© dpa/Christoph Reichwein
Was ist mit den Inhalten?: Hauptsache, die Politiker haben die Haare schön
Mit besserer Politik sähen unsere Regierenden auch besser aus. Doch die helfen gerne mit viel Steuergeld nach, um sich aufhübschen zu lassen. Populärer wird Politik so nicht.

Stand:
Die Politik besser machen, das ist der Auftrag des Volks an die Volksvertreter. Schon gar an die, die in der Regierung Verantwortung tragen. Das bedeutet: besser Politik machen als bisher. Dann sehen auch die Verantwortlichen besser aus.
Was natürlich im übertragenen Sinn zu verstehen ist. Eigentlich. Man sagt das halt so.
Uneigentlich geht es den Politikern aber auch buchstäblich darum, besser auszusehen. Oder darum, dass sie jemand besser aussehen lässt.
Visagisten, Stylisten, Fotografen, Videospezialisten – Profis für unsere Politprofis. Das kostet nicht wenig Steuergeld.
Genauer: Abertausende von Euro. Noch genauer: zum Beispiel 620.000 Euro bis 2027 für Fotos und Videos von Lars Klingbeil. Die Haare kommen noch obendrauf.
Da frage noch jemand nach Politikerverdrossenheit und warum sie immer mal wieder stärker wird.
Stephan-Andreas Casdorff, Editor-at-Large
Heißt: Nicht die Politik wird aufgehübscht, wesentlich und inhaltlich, sondern die Politiker. Weil sie in der Öffentlichkeit stehen? Weil wir Deutsche uns mit ihnen, unseren Vertretern, blicken lassen können sollen? Weil die ins rechte (oder linke, je nachdem, was für sie vorteilhafter ist) Licht gerückt werden müssen?
Da frage noch jemand nach Politikerverdrossenheit und warum sie immer mal wieder stärker wird.
Zwischen Regierenden und Regierten ist lange nicht alles eitel Wonne.
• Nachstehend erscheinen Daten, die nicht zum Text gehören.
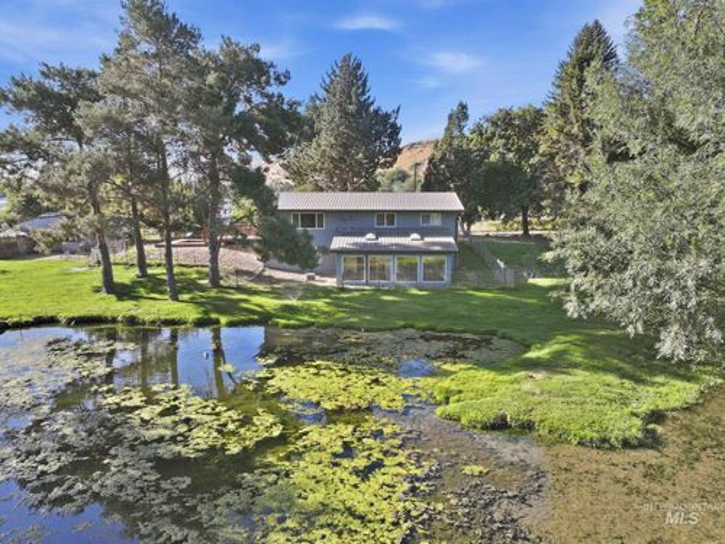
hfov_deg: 71.6
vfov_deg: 56.8
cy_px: 272
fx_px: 503
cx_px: 362
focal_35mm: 24
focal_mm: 12.3
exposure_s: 1/1250
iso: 260
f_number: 2.8
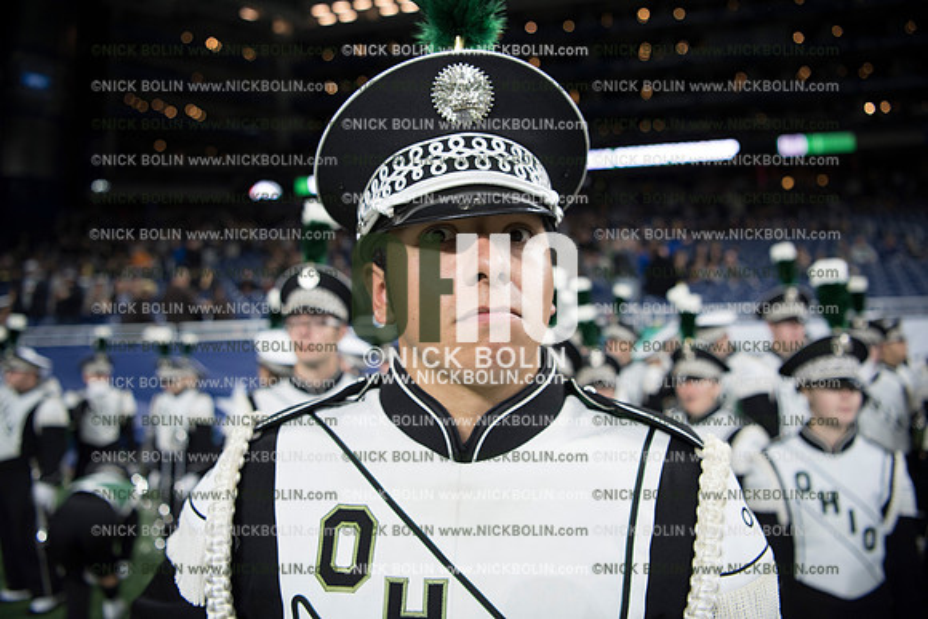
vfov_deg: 53.2
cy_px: 310
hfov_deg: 73.7
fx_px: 619
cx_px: 464
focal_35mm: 24
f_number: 2.8
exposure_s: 1/800
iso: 1250
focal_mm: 24
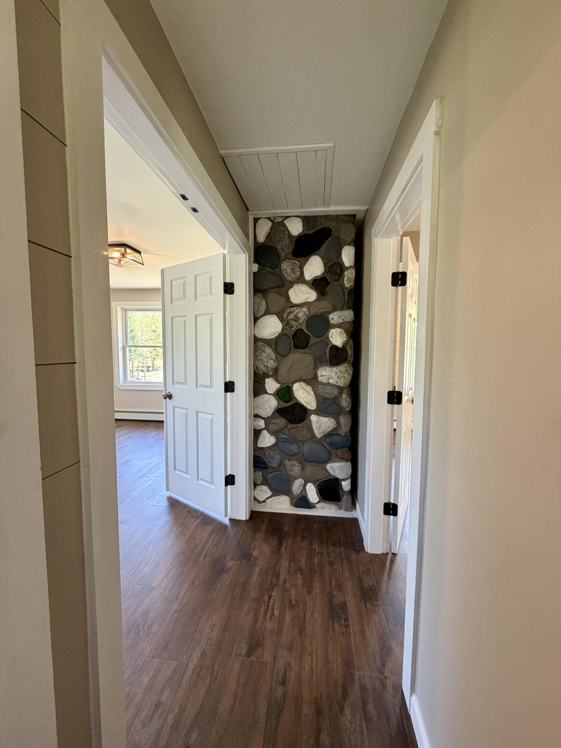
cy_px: 374
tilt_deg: -4.6
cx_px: 280
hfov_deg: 85.7
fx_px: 303
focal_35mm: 14
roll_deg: -0.3
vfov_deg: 102.1
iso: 250
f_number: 2.2
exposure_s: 1/60
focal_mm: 2.22
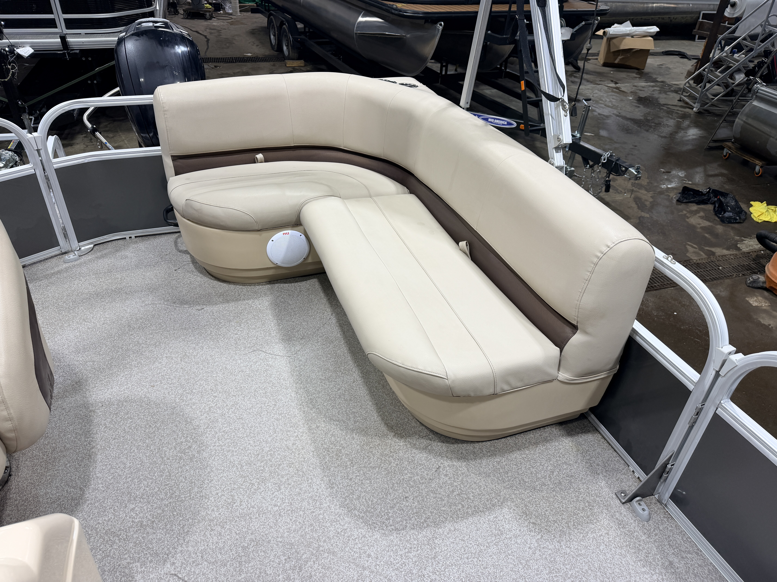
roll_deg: -2.7
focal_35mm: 24
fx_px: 539
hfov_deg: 71.6
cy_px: 291
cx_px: 388
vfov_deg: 56.8
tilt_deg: -33.0
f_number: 1.78
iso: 80
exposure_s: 1/120
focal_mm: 6.76
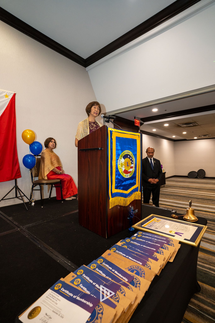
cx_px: 108
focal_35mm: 17
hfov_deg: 70.4
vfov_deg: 93.3
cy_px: 162
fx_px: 152
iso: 1600
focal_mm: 17
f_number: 3.5
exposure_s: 1/125
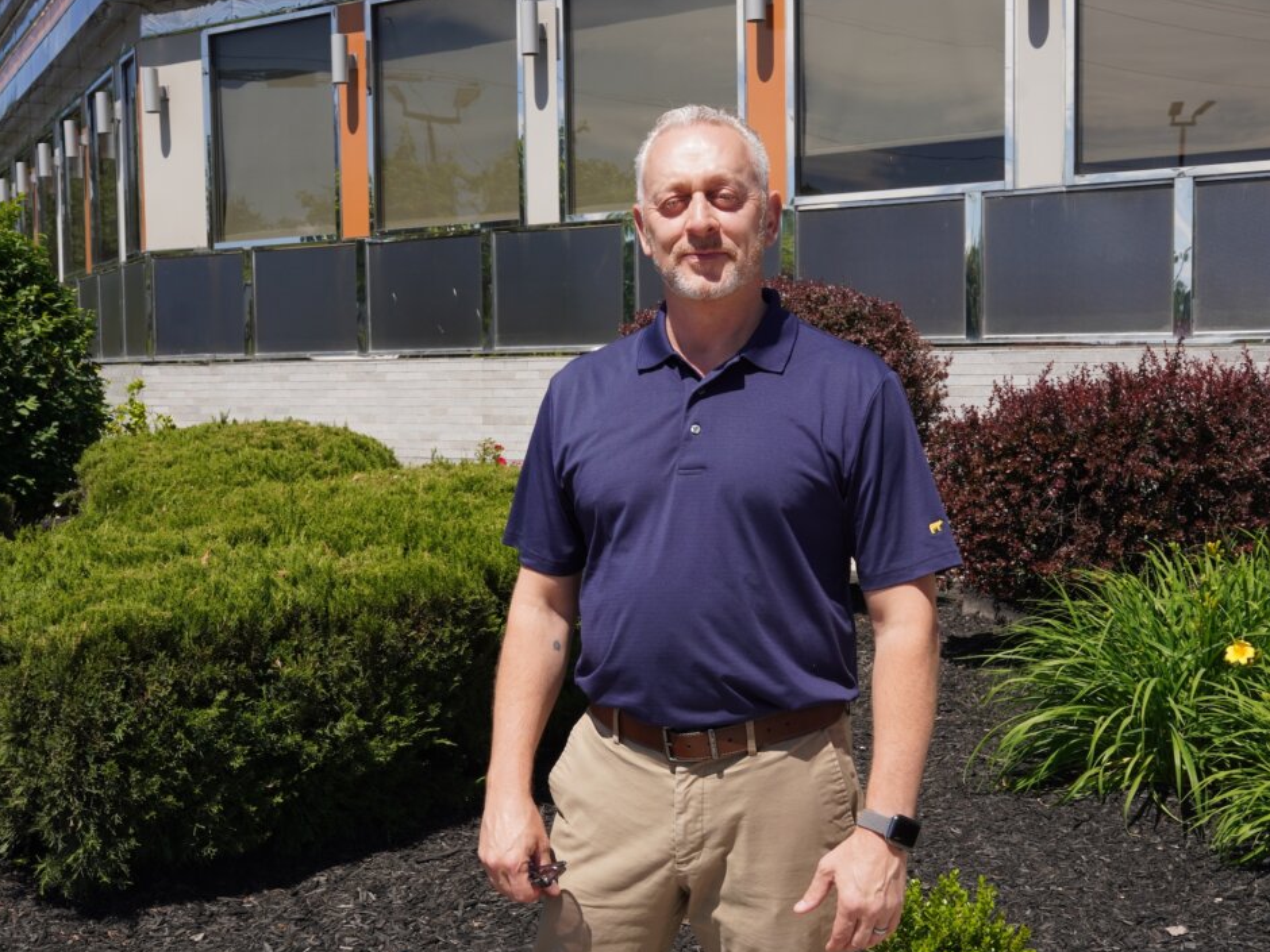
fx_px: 1557
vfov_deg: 34.0
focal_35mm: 42
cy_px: 481
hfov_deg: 44.4
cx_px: 642
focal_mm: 25.6
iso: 100
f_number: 10
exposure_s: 1/200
Kritik daran ist aber nicht etwa wohlfeil. Denn sich selbst zu bespiegeln, leistet andererseits denen Vorschub, die populistisch allen Politikern alles Mögliche unterstellen.
Populärer wird Politik so nicht. Übrigens ein Sozialdemokrat wohl schon gar nicht. Wobei nicht allein die Wähler dieser Partei inzwischen genau hinschauen. Uneitel war gestern? Und der Uneitle ist von gestern? Angela Merkel war sparsamer.
Fehlt nicht viel, und das Maß ist übervoll. Hauptsache, sie haben die Haare schön? Suchmaschinen bewerten im Netz nicht zuletzt den Inhalt.
Und der Mensch ist eine eigene Art Suchmaschine: „Setz dir Perücken auf von Millionen Locken/Setz deinen Fuß auf ellenhohe Socken,/Du bleibst doch immer, was du bist“ – Goethe. Der wusste es besser. Und hatte auch eine Menge politische Aufgaben.